Tool dispatch is a registry lookup: <server-prefix>__<tool> → MCP server → tools/call.
Streaming pipeline¶
For streaming generations (/api/v1/chat/completions?stream=true):
upstream SSE bytes ─┬─▶ tee to client (verbatim, byte-for-byte)
└─▶ tee to log writer
- assemble full response from chunks
- measure TTFT (first byte)
- measure total latency (last byte)
- persist on stream close
The log writer never blocks the client tee — if logging fails, the response still streams correctly.
Single-process trade-off¶
Loom keeps the playground, the gateway, the MCP runtime, and the request log in one Node process backed by one SQLite file. This is a deliberate trade-off:
- Operational simplicity — no separate observability service, no Redis, no Postgres, no worker fleet.

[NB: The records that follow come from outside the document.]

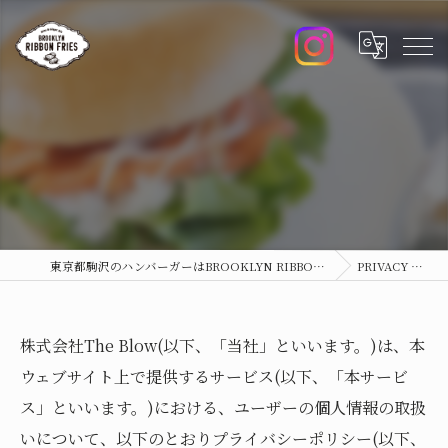
東京都駒沢のハンバーガーはBROOKLYN RIBBON FRIES KOMAZAWA
PRIVACY POLICY
株式会社The Blow(以下、「当社」といいます。)は、本
ウェブサイト上で提供するサービス(以下、「本サービ
ス」といいます。)における、ユーザーの個人情報の取扱
いについて、以下のとおりプライバシーポリシー(以下、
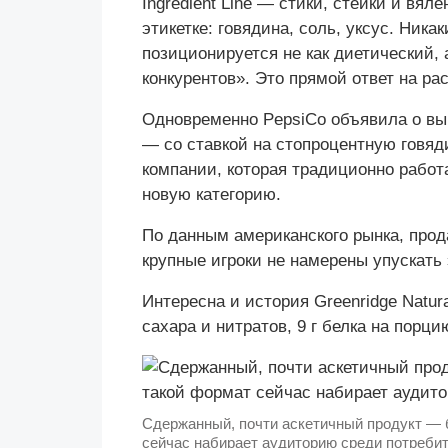
Ingredient Line — стики, стейки и вя
этикетке: говядина, соль, уксус. Ника
позиционируется не как диетический, 
конкурентов». Это прямой ответ на р
Одновременно PepsiCo объявила о вы
— со ставкой на стопроцентную говяд
компании, которая традиционно работ
новую категорию.
По данным американского рынка, прод
крупные игроки не намерены упускать 
Интересна и история Greenridge Natur
сахара и нитратов, 9 г белка на порцию
Сдержанный, почти аскетичный продукт — б
сейчас набирает аудиторию среди потребит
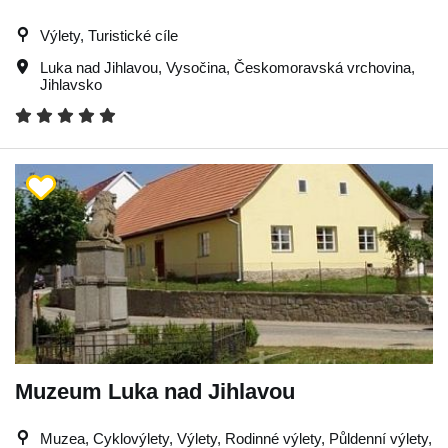
Výlety, Turistické cíle
Luka nad Jihlavou
,
Vysočina
,
Českomoravská vrchovina
,
Jihlavsko
Muzeum Luka nad Jihlavou
Muzea, Cyklovýlety, Výlety, Rodinné výlety, Půldenní výlety,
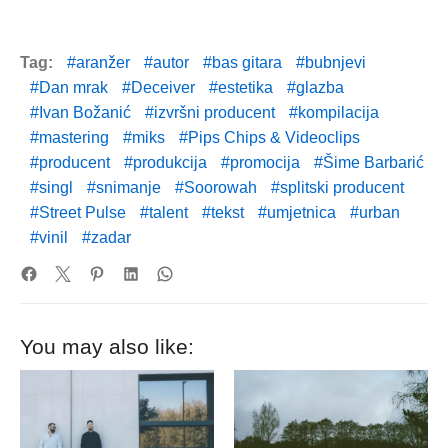
Tag:
aranžer
autor
bas gitara
bubnjevi
Dan mrak
Deceiver
estetika
glazba
Ivan Božanić
izvršni producent
kompilacija
mastering
miks
Pips Chips & Videoclips
producent
produkcija
promocija
Šime Barbarić
singl
snimanje
Soorowah
splitski producent
Street Pulse
talent
tekst
umjetnica
urban
vinil
zadar
You may also like:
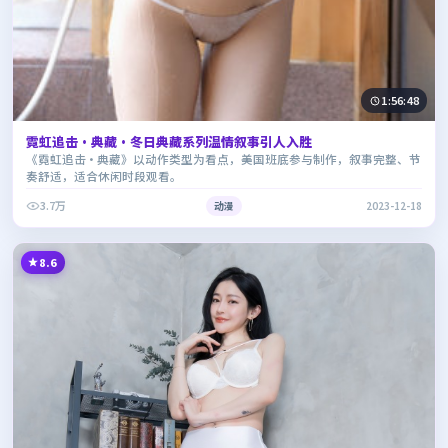
1:56:48
霓虹追击·典藏·冬日典藏系列温情叙事引人入胜
《霓虹追击·典藏》以动作类型为看点，美国班底参与制作，叙事完整、节
奏舒适，适合休闲时段观看。
3.7万
动漫
2023-12-18
8.6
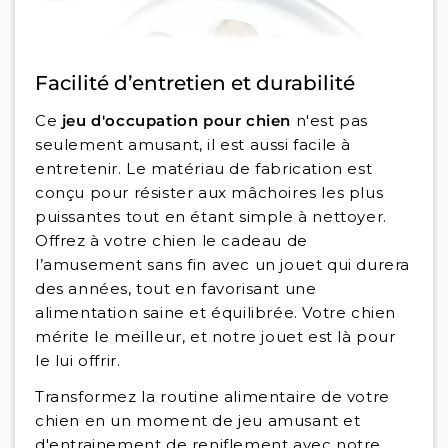
Facilité d’entretien et durabilité
Ce
jeu d'occupation pour chien
n'est pas
seulement amusant, il est aussi facile à
entretenir. Le matériau de fabrication est
conçu pour résister aux mâchoires les plus
puissantes tout en étant simple à nettoyer.
Offrez à votre chien le cadeau de
l’amusement sans fin avec un jouet qui durera
des années, tout en favorisant une
alimentation saine et équilibrée. Votre chien
mérite le meilleur, et notre jouet est là pour
le lui offrir.
Transformez la routine alimentaire de votre
chien en un moment de jeu amusant et
d'entrainement de reniflement avec notre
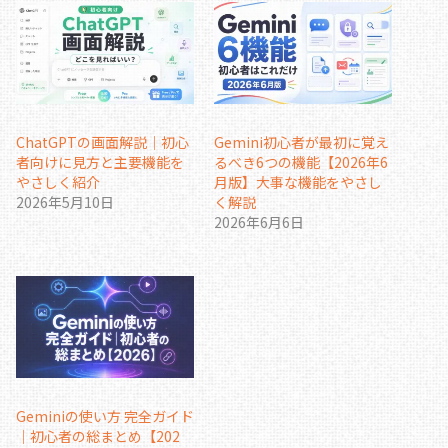
ChatGPTの画面解説｜初心
Gemini初心者が最初に覚え
者向けに見方と主要機能を
るべき6つの機能【2026年6
やさしく紹介
月版】大事な機能をやさし
2026年5月10日
く解説
2026年6月6日
Geminiの使い方 完全ガイド
｜初心者の総まとめ【202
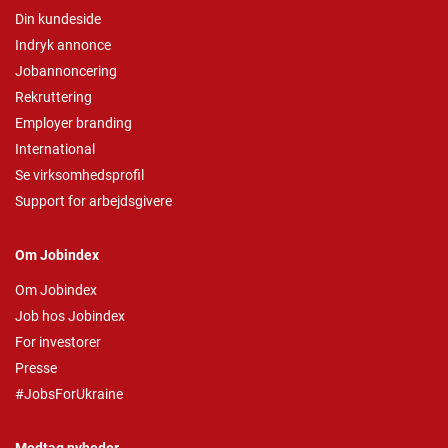
Din kundeside
Indryk annonce
Jobannoncering
Rekruttering
Employer branding
International
Se virksomhedsprofil
Support for arbejdsgivere
Om Jobindex
Om Jobindex
Job hos Jobindex
For investorer
Presse
#JobsForUkraine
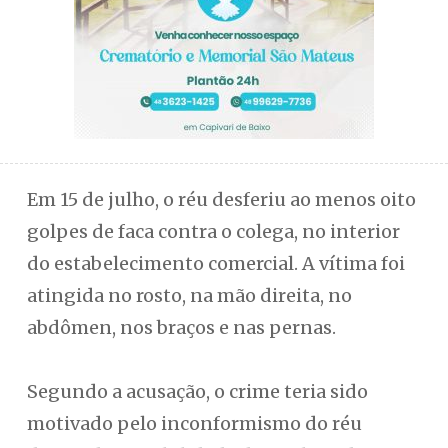
Em 15 de julho, o réu desferiu ao menos oito
golpes de faca contra o colega, no interior
do estabelecimento comercial. A vítima foi
atingida no rosto, na mão direita, no
abdômen, nos braços e nas pernas.
Segundo a acusação, o crime teria sido
motivado pelo inconformismo do réu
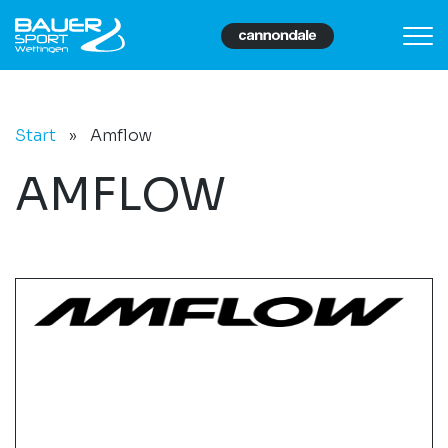
Start
»
Amflow
AMFLOW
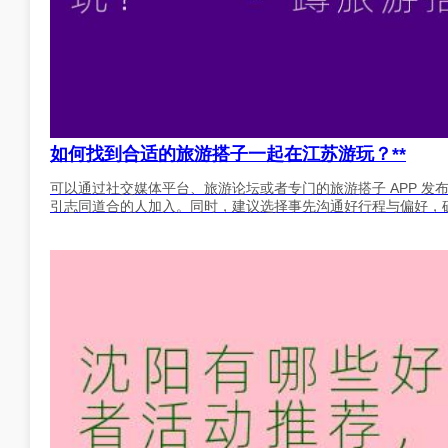
如何找到合适的旅游搭子一起在江苏游玩？**
可以通过社交媒体平台、旅游论坛或者专门的旅游搭子 APP 
引志同道合的人加入。同时，建议选择事先沟通好行程与偏好，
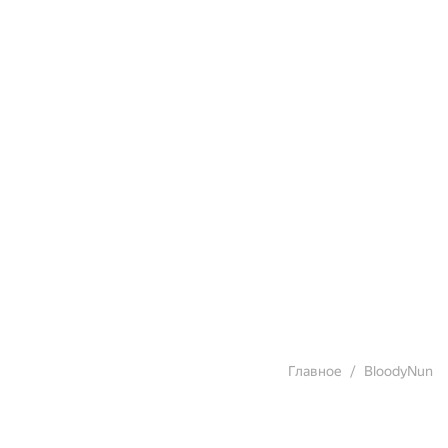
Главное
BloodyNun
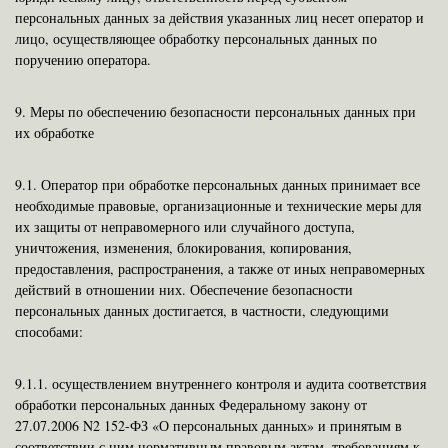
персональных данных за действия указанных лиц несет оператор и
лицо, осуществляющее обработку персональных данных по
поручению оператора.
9.
Меры по обеспечению безопасности персональных данных при
их обработке
9.1.
Оператор при обработке персональных данных принимает все
необходимые правовые, организационные и технические меры для
их защиты от неправомерного или случайного доступа,
уничтожения, изменения, блокирования, копирования,
предоставления, распространения, а также от иных неправомерных
действий в отношении них. Обеспечение безопасности
персональных данных достигается, в частности, следующими
способами:
9.1.1.
осуществлением внутреннего контроля и аудита соответствия
обработки персональных данных Федеральному закону от
27.07.2006 N2 152-ФЗ «О персональных данных» и принятым в
соответствии с ним нормативным правовым актам, требованиям к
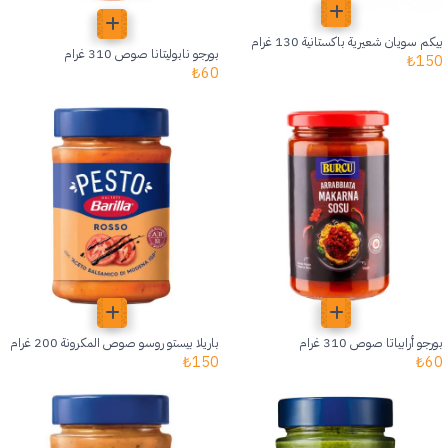
بيكم سويان شعيرية باكستانية 130 غرام
بورجو نابوليتانا صوص 310 غرام
₺
150
₺
60
بورجو أرابياتا صوص 310 غرام
باريلا بيستو روسو صوص المكرونة 200 غرام
₺
150
₺
60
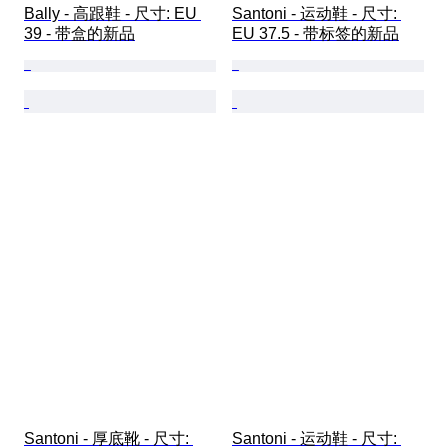
Bally - 高跟鞋 - 尺寸: EU 
Santoni - 运动鞋 - 尺寸: 
39 - 带盒的新品
EU 37.5 - 带标签的新品
Santoni - 厚底靴 - 尺寸: 
Santoni - 运动鞋 - 尺寸: 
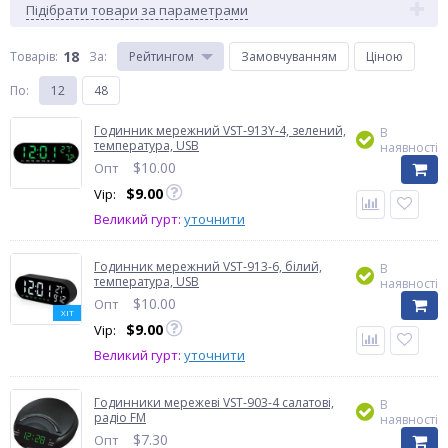
Підібрати товари за параметрами
18
Товарів:
За
:
Рейтингом
Замовчуванням
Ціною
По
:
12
48
Годинник мережний VST-913Y-4, зелений,
В
температура, USB
наявності
$
10.00
Опт
$
9.00
Vip:
Великий гурт:
уточнити
Годинник мережний VST-913-6, білий,
В
температура, USB
наявності
$
10.00
Опт
ХІТ
$
9.00
Vip:
Великий гурт:
уточнити
Годинники мережеві VST-903-4 салатові,
В
радіо FM
наявності
$
7.30
Опт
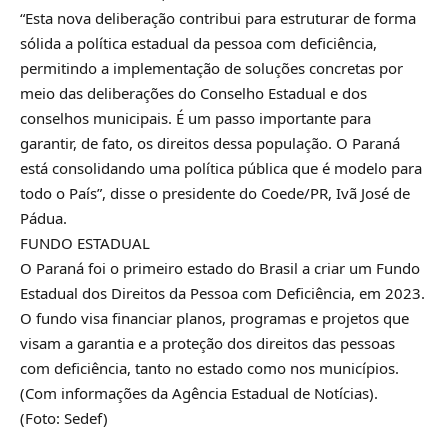
“Esta nova deliberação contribui para estruturar de forma
sólida a política estadual da pessoa com deficiência,
permitindo a implementação de soluções concretas por
meio das deliberações do Conselho Estadual e dos
conselhos municipais. É um passo importante para
garantir, de fato, os direitos dessa população. O Paraná
está consolidando uma política pública que é modelo para
todo o País”, disse o presidente do Coede/PR, Ivã José de
Pádua.
FUNDO ESTADUAL
O Paraná foi o primeiro estado do Brasil a criar um Fundo
Estadual dos Direitos da Pessoa com Deficiência, em 2023.
O fundo visa financiar planos, programas e projetos que
visam a garantia e a proteção dos direitos das pessoas
com deficiência, tanto no estado como nos municípios.
(Com informações da Agência Estadual de Notícias).
(Foto: Sedef)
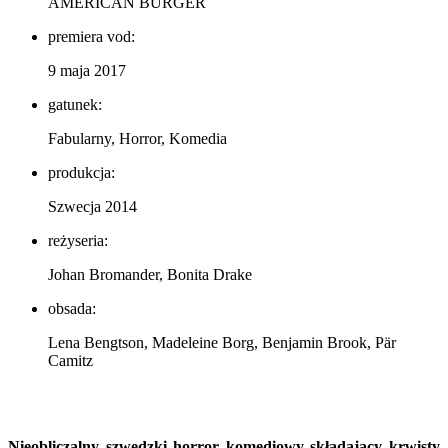
AMERICAN BURGER
premiera vod:
9 maja 2017
gatunek:
Fabularny, Horror, Komedia
produkcja:
Szwecja 2014
reżyseria:
Johan Bromander, Bonita Drake
obsada:
Lena Bengtson, Madeleine Borg, Benjamin Brook, Pär
Camitz
Nieobliczalny szwedzki horror komediowy składający krwisty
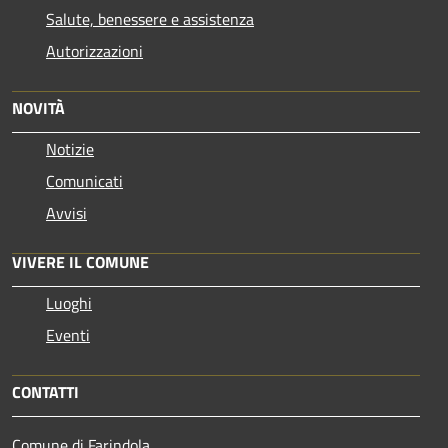
Salute, benessere e assistenza
Autorizzazioni
NOVITÀ
Notizie
Comunicati
Avvisi
VIVERE IL COMUNE
Luoghi
Eventi
CONTATTI
Comune di Farindola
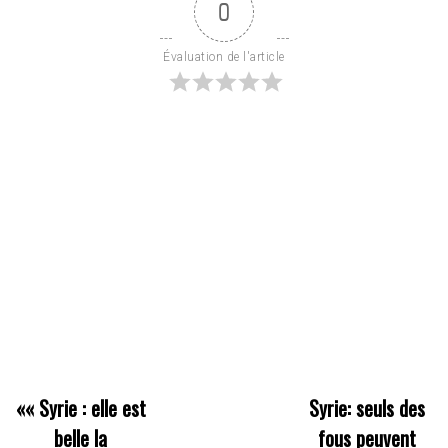
0
Évaluation de l'article
««
Syrie : elle est
Syrie: seuls des
belle la
fous peuvent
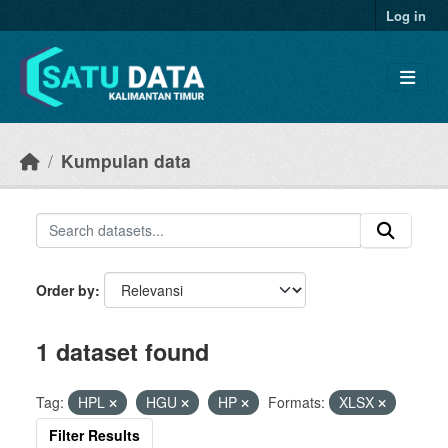
Skip to main content
Log in
Kumpulan data
Order by
1 dataset found
Tag:
HPL
HGU
HP
Formats:
XLSX
Filter Results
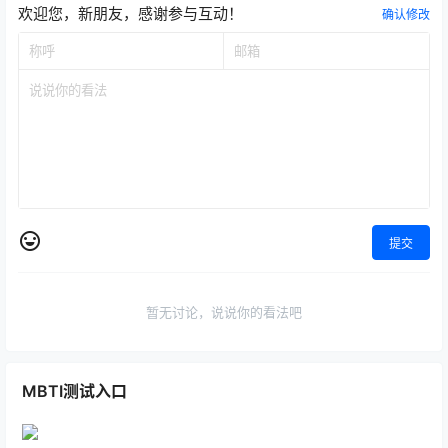
欢迎您，新朋友，感谢参与互动！
确认修改
提交
暂无讨论，说说你的看法吧
MBTI测试入口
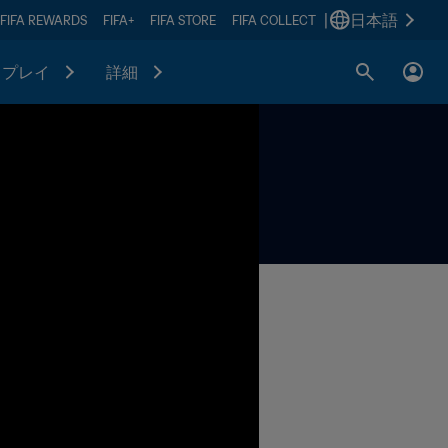
|
日本語
FIFA REWARDS
FIFA+
FIFA STORE
FIFA COLLECT
プレイ
詳細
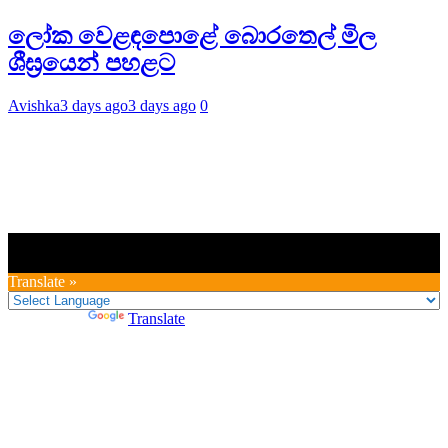
ලෝක වෙළඳපොළේ බොරතෙල් මිල
ශීඝ්‍රයෙන් පහළට
Avishka
3 days ago
3 days ago
0
Translate »
Powered by
Translate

Back up
data/loom.dband you back up the entire installation. - Auth consistency — the same API keys apply across the gateway and the playground; the same log row records both.
- Scale ceiling — single-process means single-host. Loom targets teams and self-hosted deployments rather than multi-region SaaS workloads. When you outgrow it, your gateway-side traffic is already speaking the OpenAI protocol, so swapping in a horizontal proxy in front is a config change, not a rewrite.